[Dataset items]
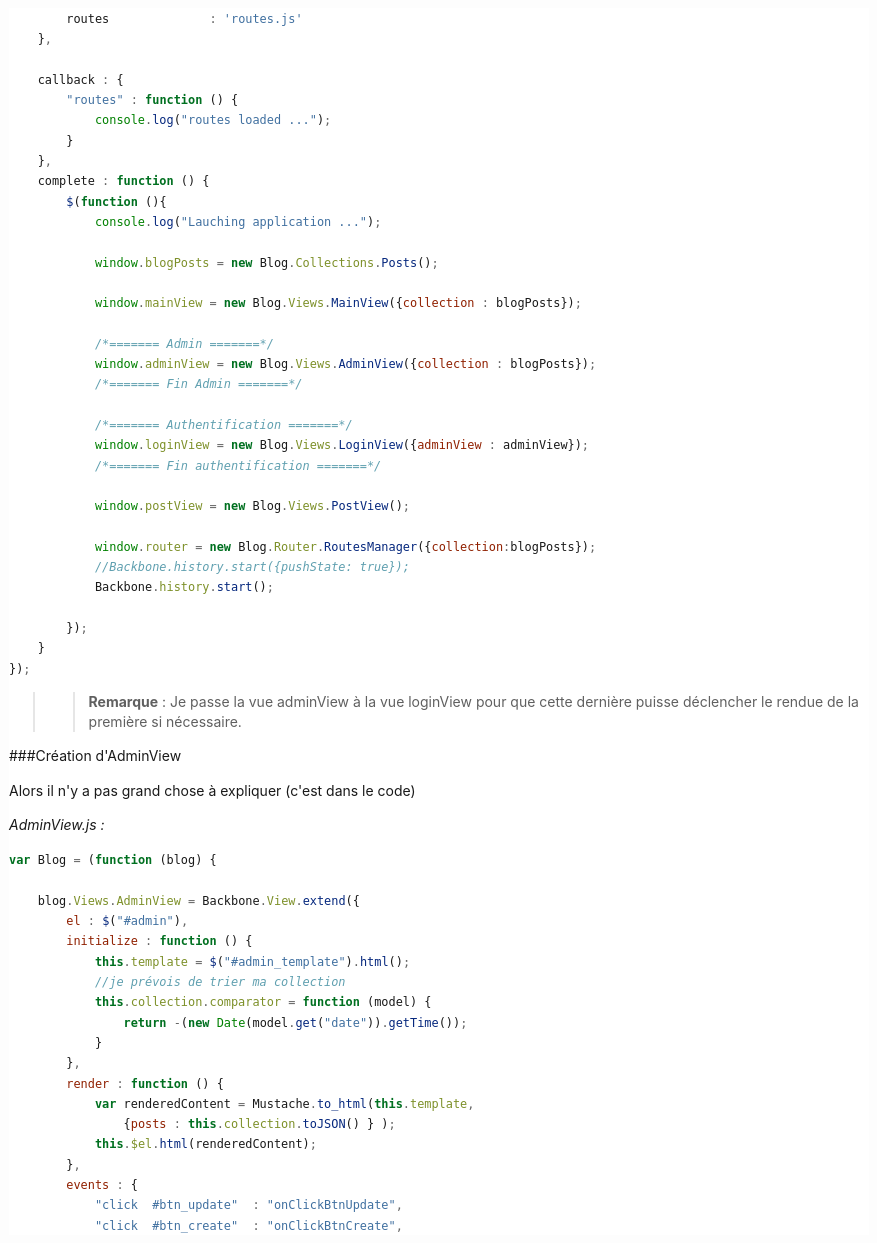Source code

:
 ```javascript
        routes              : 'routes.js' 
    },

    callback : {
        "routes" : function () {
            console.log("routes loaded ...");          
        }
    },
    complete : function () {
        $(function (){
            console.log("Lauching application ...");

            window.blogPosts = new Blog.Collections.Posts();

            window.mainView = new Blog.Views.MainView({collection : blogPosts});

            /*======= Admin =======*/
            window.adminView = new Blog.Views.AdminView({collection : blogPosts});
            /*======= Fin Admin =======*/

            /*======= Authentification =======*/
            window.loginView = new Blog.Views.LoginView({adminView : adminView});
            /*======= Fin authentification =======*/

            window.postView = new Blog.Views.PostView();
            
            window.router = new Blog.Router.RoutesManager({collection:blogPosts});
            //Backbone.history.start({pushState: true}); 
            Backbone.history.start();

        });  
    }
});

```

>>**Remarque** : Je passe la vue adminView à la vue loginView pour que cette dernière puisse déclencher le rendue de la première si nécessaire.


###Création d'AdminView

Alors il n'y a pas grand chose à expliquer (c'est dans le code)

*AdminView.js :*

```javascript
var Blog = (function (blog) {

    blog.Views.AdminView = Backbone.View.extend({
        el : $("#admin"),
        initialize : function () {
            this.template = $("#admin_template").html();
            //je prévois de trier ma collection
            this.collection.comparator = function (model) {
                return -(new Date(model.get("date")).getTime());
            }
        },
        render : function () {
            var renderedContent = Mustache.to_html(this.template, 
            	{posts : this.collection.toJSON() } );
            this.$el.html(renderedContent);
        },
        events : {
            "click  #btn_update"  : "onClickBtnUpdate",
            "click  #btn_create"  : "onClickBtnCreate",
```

**Required work**
Please output all of the entries above exactly, but without any picture.

**Task answer**
Source code

:
 ```javascript
        routes              : 'routes.js' 
    },

    callback : {
        "routes" : function () {
            console.log("routes loaded ...");          
        }
    },
    complete : function () {
        $(function (){
            console.log("Lauching application ...");

            window.blogPosts = new Blog.Collections.Posts();

            window.mainView = new Blog.Views.MainView({collection : blogPosts});

            /*======= Admin =======*/
            window.adminView = new Blog.Views.AdminView({collection : blogPosts});
            /*======= Fin Admin =======*/

            /*======= Authentification =======*/
            window.loginView = new Blog.Views.LoginView({adminView : adminView});
            /*======= Fin authentification =======*/

            window.postView = new Blog.Views.PostView();
            
            window.router = new Blog.Router.RoutesManager({collection:blogPosts});
            //Backbone.history.start({pushState: true}); 
            Backbone.history.start();

        });  
    }
});

```

>>**Remarque** : Je passe la vue adminView à la vue loginView pour que cette dernière puisse déclencher le rendue de la première si nécessaire.


###Création d'AdminView

Alors il n'y a pas grand chose à expliquer (c'est dans le code)

*AdminView.js :*

```javascript
var Blog = (function (blog) {

    blog.Views.AdminView = Backbone.View.extend({
        el : $("#admin"),
        initialize : function () {
            this.template = $("#admin_template").html();
            //je prévois de trier ma collection
            this.collection.comparator = function (model) {
                return -(new Date(model.get("date")).getTime());
            }
        },
        render : function () {
            var renderedContent = Mustache.to_html(this.template, 
            	{posts : this.collection.toJSON() } );
            this.$el.html(renderedContent);
        },
        events : {
            "click  #btn_update"  : "onClickBtnUpdate",
            "click  #btn_create"  : "onClickBtnCreate",
```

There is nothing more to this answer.